Enable and monitor Data Access audit logs to track data access patterns. Use tools like Sensitive Data Protection to scan query results for sensitive information. Implement User Behavior Analytics (UBA) to detect anomalous query patterns or data access volumes. Enforce clear data handling policies and provide security awareness training. Use row-level security and column-level security to limit data exposure even for authorized users.
Persistence using stealth BigQuery IAM bindings on datasets, authorized views, or scheduled queries
An attacker, having gained initial access, establishes long-term presence by creating hard-to-detect access mechanisms within BigQuery. This threat includes adding IAM bindings to datasets, creating authorized views that query sensitive data, or setting up scheduled queries that run under a privileged service account to exfiltrate data or maintain access.
Elevation of Privilege
Persistence
-
Hidden dataset IAM:Granting a personal account viewer rights on a specific, less-monitored dataset.
-
Authorized view backdoor:Creating a view authorized to access a restricted table, and granting access to the view.
-
Malicious scheduled query:Configuring a scheduled query to copy data to an external location periodically.
Regularly audit all IAM allow policies, including dataset-level permissions using tools like Security Command Center. Tightly control permissions for creating or updating datasets ( bigquery.datasets.update
), routines ( bigquery.routines.create/update
), and data transfers ( bigquery.transfers.update
).
Spoofing using compromised service account credentials or OAuth token used for BigQuery access
An attacker obtains service account credentials (for example, exported JSON keys) and uses them to authenticate to BigQuery as the compromised service account, inheriting all its permissions. This threat lets the attacker perform any actions the service account is authorized to do, such as reading data, running jobs, or modifying resources.
Spoofing
Initial Access
-
Leaked service account key:A JSON key file is exposed in code repositories, public storage, or instance metadata.
-
Compromised application:An application that uses a service account is compromised, allowing the attacker to extract and use its credentials.
-
Stolen OAuth token:An attacker intercepts or leaks an OAuth token from a client application or browser session.
-
Over-scoped token:An application requests and stores tokens with excessive scopes (for example, full BigQuery access when only read is needed).

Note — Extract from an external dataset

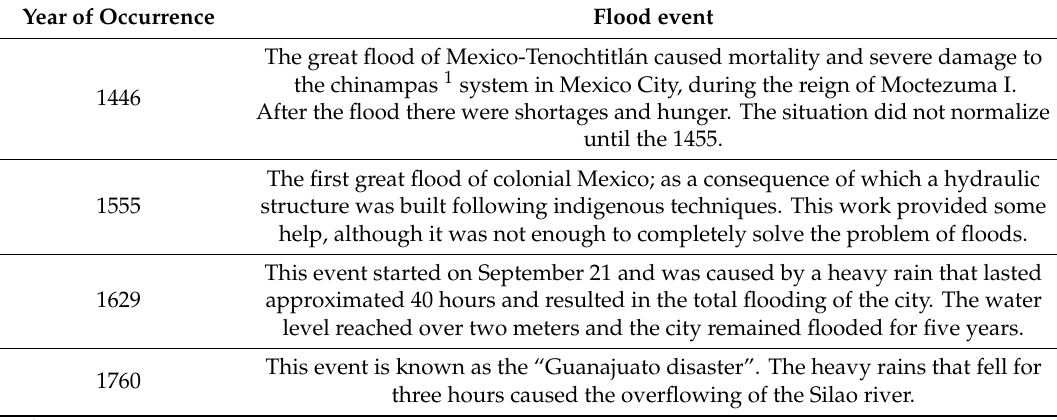
Table 1. Historically documented major floods occurred in Mexico (modified after Arregu í n-Cort é s and Cervantes-Jaimes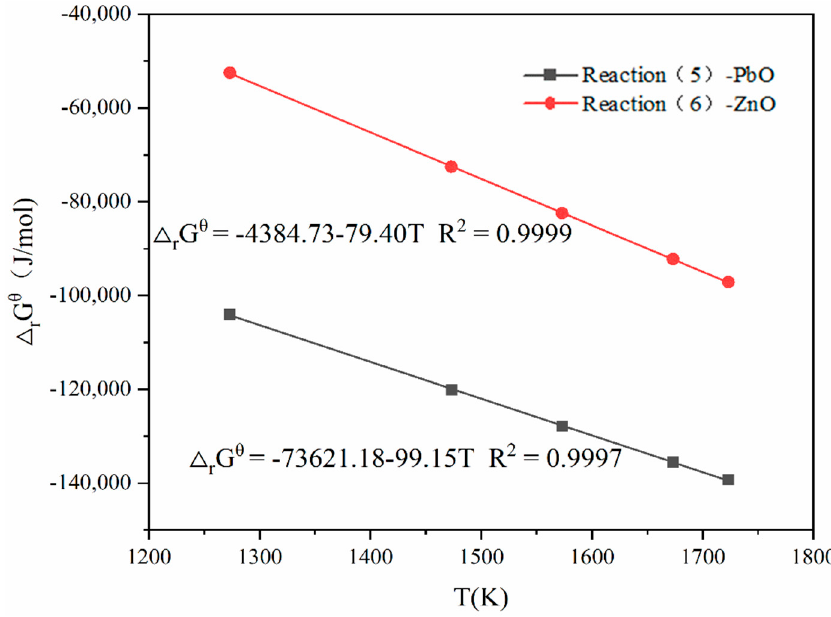
Figure 7. Standard Gibbs free energy of PbO/ZnO chlorination reaction at different temperatures and linear fitting results.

Avoid exporting service account keys. Instead, use attached service accounts or Workload Identity Federation where possible. If keys are necessary, rotate keys regularly, and grant the service account only the minimum necessary permissions. Monitor Cloud Audit Logs and Security Command Center for anomalous service account activity or key exposure. Use the constraints/iam.disableServiceAccountKeyCreation
organization policy constraint to disable service account key creation. Securely store and transmit OAuth tokens. Follow OAuth 2.0 best practices. Request only the necessary scopes. Use short-lived tokens and refresh tokens securely. Implement mechanisms to detect and revoke compromised tokens. Monitor for anomalous token usage patterns. Complete standard service account key protection measures. Configure session length for Google Cloud services to enforce short-lived tokens and mitigate the risk of a leaked token.
Cost-based denial of service using expensive queries
An authenticated principal executes queries designed to consume excessive BigQuery resources (such as slots and bytes scanned). This threat can lead to massive cost overruns in on-demand projects or slot starvation for other users in reservation-based projects, hindering business operations.
Denial of Service
Impact
-
Unoptimized queries:Running queries with cross joins on large tables without filters.
-
Repetitive execution:Scripting frequent execution of costly queries.
Use BigQuery custom quotas to set user-level and project-level limits on query usage (for example, bytes scanned per day). Use the maximumBytesBilled
parameter in query jobs. Employ BigQuery reservations to isolate workloads and guarantee capacity. Configure billing alerts in Cloud Billing and monitor slot utilization in Cloud Monitoring to detect and react to anomalies.